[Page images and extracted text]
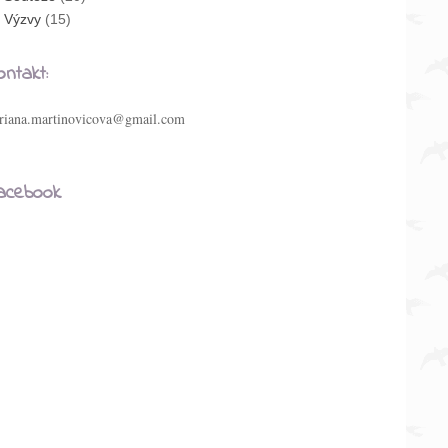
Výzvy
(15)
ontakt:
riana.martinovicova@gmail.com
acebook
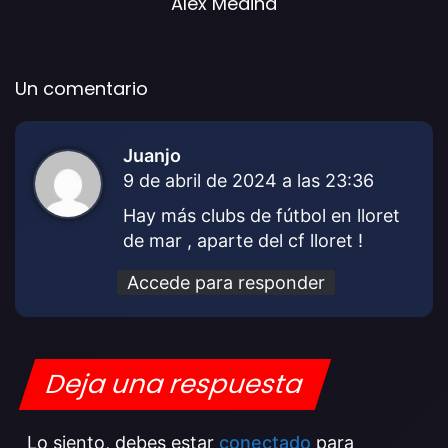
Alex Medina
Un comentario
Juanjo
d
9 de abril de 2024 a las 23:36
i
c
Hay más clubs de fútbol en lloret
e
de mar , aparte del cf lloret !
:
Accede para responder
Deja una respuesta
Lo siento, debes estar
conectado
para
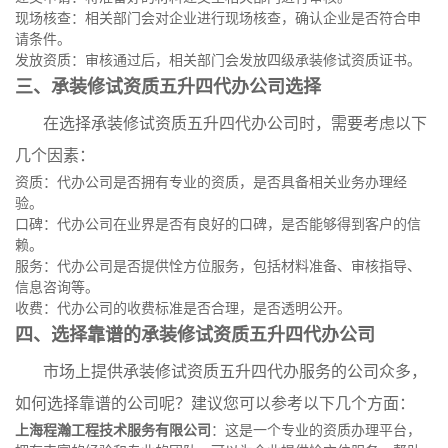
现场核查：相关部门会对企业进行现场核查，确认企业是否符合申
请条件。
发放资质：审核通过后，相关部门会发放四级承装修试资质证书。
三、承装修试资质五升四代办公司选择
在选择承装修试资质五升四代办公司时，需要考虑以下
几个因素：
资质：代办公司是否拥有专业的资质，是否具备相关业务办理经
验。
口碑：代办公司在业界是否有良好的口碑，是否能够得到客户的信
赖。
服务：代办公司是否提供恮方位服务，包括材料准备、审核指导、
信息咨询等。
收费：代办公司的收费标准是否合理，是否透明公开。
四、选择靠谱的承装修试资质五升四代办公司
市场上提供承装修试资质五升四代办服务的公司众多，
如何选择靠谱的公司呢？建议您可以参考以下几个方面：
上海程瀚工程技术服务有限公司
：这是一个专业的资质办理平台，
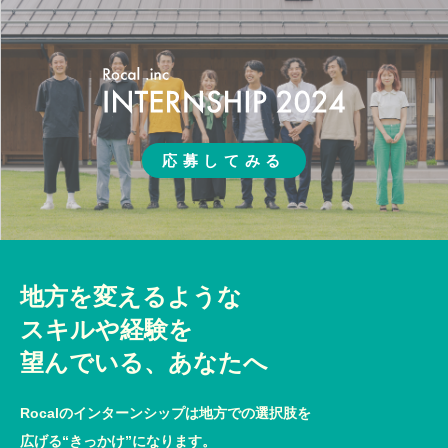
応募してみる
地方を変えるような
スキルや経験を
望んでいる、あなたへ
Rocalのインターンシップは地方での選択肢を
広げる“きっかけ”になります。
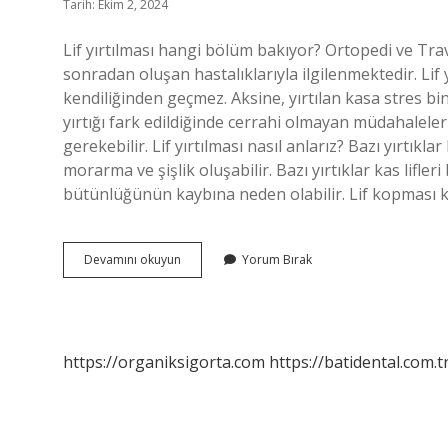
Tarih: Ekim 2, 2024
Lif yırtılması hangi bölüm bakıyor? Ortopedi ve Tra
sonradan oluşan hastalıklarıyla ilgilenmektedir. Lif yı
kendiliğinden geçmez. Aksine, yırtılan kasa stres bindi
yırtığı fark edildiğinde cerrahi olmayan müdahalelerl
gerekebilir. Lif yırtılması nasıl anlarız? Bazı yırtık
morarma ve şişlik oluşabilir. Bazı yırtıklar kas lifle
bütünlüğünün kaybına neden olabilir. Lif kopması kaç
Lif
Devamını okuyun
Yorum Bırak
Yırtılması
Için
Hangi
Doktora
Gidilir
https://organiksigorta.com
https://batidental.com.t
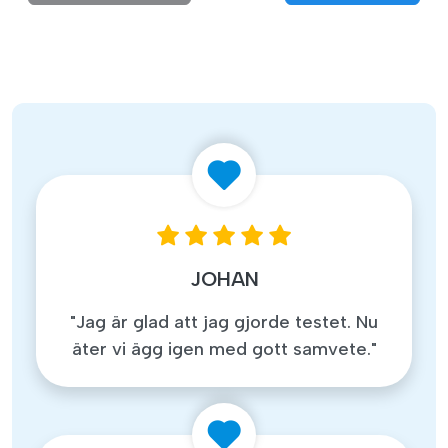
JOHAN
"Jag är glad att jag gjorde testet. Nu
äter vi ägg igen med gott samvete."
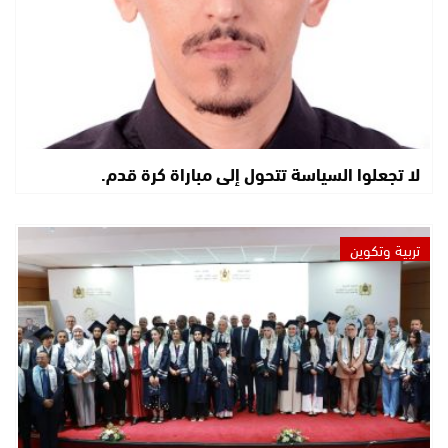
لا تجعلوا السياسة تتحول إلى مباراة كرة قدم.
تربية وتكوين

▸ WHAT TO DO: The answer must be the lines above from the one containing "现场核查：相关部门会对企业进行现场核查，确认企业是否符合申" through the one containing "äter vi ägg", reproduced exactly, with no pictures and nothing else.

▸ WRITTEN SOLUTION:
现场核查：相关部门会对企业进行现场核查，确认企业是否符合申
请条件。
发放资质：审核通过后，相关部门会发放四级承装修试资质证书。
三、承装修试资质五升四代办公司选择
在选择承装修试资质五升四代办公司时，需要考虑以下
几个因素：
资质：代办公司是否拥有专业的资质，是否具备相关业务办理经
验。
口碑：代办公司在业界是否有良好的口碑，是否能够得到客户的信
赖。
服务：代办公司是否提供恮方位服务，包括材料准备、审核指导、
信息咨询等。
收费：代办公司的收费标准是否合理，是否透明公开。
四、选择靠谱的承装修试资质五升四代办公司
市场上提供承装修试资质五升四代办服务的公司众多，
如何选择靠谱的公司呢？建议您可以参考以下几个方面：
上海程瀚工程技术服务有限公司
：这是一个专业的资质办理平台，
応募してみる
地方を変えるような
スキルや経験を
望んでいる、あなたへ
Rocalのインターンシップは地方での選択肢を
広げる“きっかけ”になります。
Tarih: Ekim 2, 2024
Lif yırtılması hangi bölüm bakıyor? Ortopedi ve Tra
sonradan oluşan hastalıklarıyla ilgilenmektedir. Lif yı
kendiliğinden geçmez. Aksine, yırtılan kasa stres bindi
yırtığı fark edildiğinde cerrahi olmayan müdahalelerl
gerekebilir. Lif yırtılması nasıl anlarız? Bazı yırtık
morarma ve şişlik oluşabilir. Bazı yırtıklar kas lifle
bütünlüğünün kaybına neden olabilir. Lif kopması kaç
Lif
Devamını okuyun
Yorum Bırak
Yırtılması
Için
Hangi
Doktora
Gidilir
https://organiksigorta.com
https://batidental.com.t
JOHAN
"Jag är glad att jag gjorde testet. Nu
äter vi ägg igen med gott samvete."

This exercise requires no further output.